Miss W., a teacher at Vassar, was fretting at being obliged to attend chapel exercises twice a day when she needed the time for rest and recreation, and applied to Miss Mitchell for help in getting away from it. After some talk Miss Mitchell said: “Oh, well, do as I do—sit back folding your arms, and think of something pleasant!”
“Sunday, Dec. 18, 1866. We heard two sermons: the first in the afternoon, by Rev. Mr. A., Baptist, the second in the evening, by Rev. Mr. B., Congregationalist.
“Rev. Mr. A. took a text from Deuteronomy, about ‘Moses;’ Rev. Mr. B. took a text from Exodus, about ‘Moses;’ and I am told that the sermon on the preceding Sunday was about Moses.
“It seems to me strange that since we have the history of Christ in the New Testament, people continue to preach about Moses.
“Rev. Mr. A. was a man of about forty years of age. He chanted rather than read a hymn. He chanted a sermon. His description of the journey of Moses towards Canaan had some interesting points, but his manner was affected; he cried, or pretended to cry, at the pathetic points. I hope he really cried, for a weakness is better than an affectation of weakness. He said, ‘The unbeliever is already condemned.’ It seems to me that if anything would make me an infidel, it would be the threats lavished against unbelief.

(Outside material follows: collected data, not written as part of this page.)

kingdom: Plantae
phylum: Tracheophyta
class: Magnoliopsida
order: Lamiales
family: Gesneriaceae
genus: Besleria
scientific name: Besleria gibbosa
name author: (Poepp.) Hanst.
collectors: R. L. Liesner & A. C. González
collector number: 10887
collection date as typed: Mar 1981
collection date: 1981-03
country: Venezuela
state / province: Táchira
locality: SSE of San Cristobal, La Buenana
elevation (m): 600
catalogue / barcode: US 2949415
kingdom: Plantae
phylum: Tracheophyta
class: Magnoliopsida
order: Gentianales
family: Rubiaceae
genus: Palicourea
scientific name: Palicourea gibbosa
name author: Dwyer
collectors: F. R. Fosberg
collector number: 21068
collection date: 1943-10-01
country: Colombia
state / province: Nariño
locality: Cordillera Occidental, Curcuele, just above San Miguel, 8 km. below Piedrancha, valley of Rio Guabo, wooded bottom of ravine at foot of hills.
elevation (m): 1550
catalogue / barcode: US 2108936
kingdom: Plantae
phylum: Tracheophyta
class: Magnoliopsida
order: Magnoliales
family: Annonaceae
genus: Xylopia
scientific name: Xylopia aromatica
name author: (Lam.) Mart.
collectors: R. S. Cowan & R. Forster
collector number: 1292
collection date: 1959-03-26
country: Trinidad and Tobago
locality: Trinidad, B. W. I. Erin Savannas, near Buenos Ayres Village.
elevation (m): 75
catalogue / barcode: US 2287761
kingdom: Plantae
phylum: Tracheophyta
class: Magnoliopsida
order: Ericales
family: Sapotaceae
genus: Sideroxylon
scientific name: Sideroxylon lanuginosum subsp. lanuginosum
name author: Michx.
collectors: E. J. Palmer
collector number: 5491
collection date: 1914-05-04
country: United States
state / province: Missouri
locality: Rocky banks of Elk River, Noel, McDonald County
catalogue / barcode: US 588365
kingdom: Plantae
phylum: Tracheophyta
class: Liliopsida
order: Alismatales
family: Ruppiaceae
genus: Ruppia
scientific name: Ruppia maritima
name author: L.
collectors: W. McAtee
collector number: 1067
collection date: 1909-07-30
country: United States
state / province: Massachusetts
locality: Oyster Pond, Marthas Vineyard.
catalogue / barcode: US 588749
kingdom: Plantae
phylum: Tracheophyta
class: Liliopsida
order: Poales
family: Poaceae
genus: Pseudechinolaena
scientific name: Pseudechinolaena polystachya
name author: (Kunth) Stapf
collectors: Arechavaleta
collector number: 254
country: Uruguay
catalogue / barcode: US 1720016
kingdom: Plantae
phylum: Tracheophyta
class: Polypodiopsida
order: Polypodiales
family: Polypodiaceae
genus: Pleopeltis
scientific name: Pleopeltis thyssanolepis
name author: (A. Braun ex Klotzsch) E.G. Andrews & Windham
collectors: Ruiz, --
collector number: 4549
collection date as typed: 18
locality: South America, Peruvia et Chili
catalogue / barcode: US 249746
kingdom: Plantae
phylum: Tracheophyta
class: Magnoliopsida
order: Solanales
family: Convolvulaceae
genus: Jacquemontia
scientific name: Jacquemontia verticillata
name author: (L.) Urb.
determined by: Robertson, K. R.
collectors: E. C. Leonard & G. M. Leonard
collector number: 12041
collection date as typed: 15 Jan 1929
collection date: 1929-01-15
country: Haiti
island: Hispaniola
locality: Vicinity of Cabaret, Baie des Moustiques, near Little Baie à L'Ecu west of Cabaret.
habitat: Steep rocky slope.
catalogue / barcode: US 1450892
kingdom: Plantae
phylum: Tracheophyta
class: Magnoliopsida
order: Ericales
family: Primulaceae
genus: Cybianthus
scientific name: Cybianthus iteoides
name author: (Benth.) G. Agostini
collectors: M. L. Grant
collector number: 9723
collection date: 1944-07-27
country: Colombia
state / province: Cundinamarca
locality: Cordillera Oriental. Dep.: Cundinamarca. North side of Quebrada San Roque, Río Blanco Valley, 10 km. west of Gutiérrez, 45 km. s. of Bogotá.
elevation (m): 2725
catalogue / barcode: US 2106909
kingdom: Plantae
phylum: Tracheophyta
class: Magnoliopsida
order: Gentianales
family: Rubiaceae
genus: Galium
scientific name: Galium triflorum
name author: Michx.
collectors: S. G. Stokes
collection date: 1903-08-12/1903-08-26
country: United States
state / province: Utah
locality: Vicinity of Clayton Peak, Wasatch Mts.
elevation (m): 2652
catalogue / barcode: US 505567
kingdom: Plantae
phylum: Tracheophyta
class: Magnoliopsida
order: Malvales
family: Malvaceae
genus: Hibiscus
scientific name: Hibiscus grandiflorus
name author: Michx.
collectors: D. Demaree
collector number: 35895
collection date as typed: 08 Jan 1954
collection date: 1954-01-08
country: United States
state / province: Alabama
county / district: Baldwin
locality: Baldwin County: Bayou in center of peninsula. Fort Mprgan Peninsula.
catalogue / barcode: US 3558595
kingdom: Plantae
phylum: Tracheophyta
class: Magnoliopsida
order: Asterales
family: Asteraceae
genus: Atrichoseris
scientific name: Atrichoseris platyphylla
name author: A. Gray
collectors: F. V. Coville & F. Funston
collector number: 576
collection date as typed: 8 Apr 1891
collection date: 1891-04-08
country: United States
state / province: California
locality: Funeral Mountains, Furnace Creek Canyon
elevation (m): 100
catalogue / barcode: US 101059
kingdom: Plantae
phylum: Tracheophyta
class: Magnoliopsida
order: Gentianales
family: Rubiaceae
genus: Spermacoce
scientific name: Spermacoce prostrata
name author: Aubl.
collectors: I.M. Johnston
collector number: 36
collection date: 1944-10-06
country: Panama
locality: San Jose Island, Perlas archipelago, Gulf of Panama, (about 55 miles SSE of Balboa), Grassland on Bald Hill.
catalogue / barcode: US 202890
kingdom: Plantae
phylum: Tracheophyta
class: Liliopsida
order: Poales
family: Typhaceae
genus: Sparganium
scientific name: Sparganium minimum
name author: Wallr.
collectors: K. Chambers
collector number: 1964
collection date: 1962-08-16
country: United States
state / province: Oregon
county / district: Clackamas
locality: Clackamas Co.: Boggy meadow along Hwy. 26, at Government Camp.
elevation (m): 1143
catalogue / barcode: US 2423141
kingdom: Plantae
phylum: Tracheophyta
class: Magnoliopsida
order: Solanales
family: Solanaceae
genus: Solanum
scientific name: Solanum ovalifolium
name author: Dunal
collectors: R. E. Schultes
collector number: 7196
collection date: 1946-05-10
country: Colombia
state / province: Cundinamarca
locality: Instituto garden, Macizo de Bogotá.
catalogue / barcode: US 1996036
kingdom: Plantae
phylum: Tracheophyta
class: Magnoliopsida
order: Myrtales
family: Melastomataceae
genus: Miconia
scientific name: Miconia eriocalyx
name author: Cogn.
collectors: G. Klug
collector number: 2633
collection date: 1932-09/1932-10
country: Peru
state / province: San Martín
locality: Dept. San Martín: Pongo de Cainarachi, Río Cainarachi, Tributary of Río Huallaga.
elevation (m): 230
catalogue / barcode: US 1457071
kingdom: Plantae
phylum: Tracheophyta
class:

“Mr. B. is a self-made man, the son of a blacksmith. He brought the anvil, the hammer, and bellows into the pulpit, and he pounded and blew, for he was in earnest. I felt the more respect for him because he was in earnest. But when he snapped his fingers and said, ’I don’t care that for the religion of a man which does not begin with prayer,’ I was provoked at his forgetfulness of the character of his audience.
“1867. I am more and more disgusted with the preaching that I hear!... Why cannot a man act himself, be himself, and think for himself? It seems to me that naturalness alone is power; that a borrowed word is weaker than our own weakness, however small we may be. If I reach a girl’s heart or head, I know I must reach it through my own, and not from bigger hearts and heads than mine.
“March, 1873. There was something so genuine and so sincere in George Macdonald that he took those of us who were emotional completely—not by storm so much as by gentle breezes.... What he said wasn’t profound except as it reached the depths of the heart.... He gave us such broad theological lessons! In his sermon he said, ’Don’t trouble yourself about what you believe, but do the will of God.’ His consciousness of the existence of God and of his immediate supervision was felt every minute by those who listened....
“He stayed several days at the college, and the girls will never get over the good effects of those three days—the cheerier views of life and death.
“... Rev. Dr. Peabody preached for us yesterday, and was lovely. Everyone was charmed in spite of his old-fashioned ways. His voice is very bad, but it was such a simple, common-sense discourse! Mr. Vassar said if that was Unitarianism, it was just the right thing.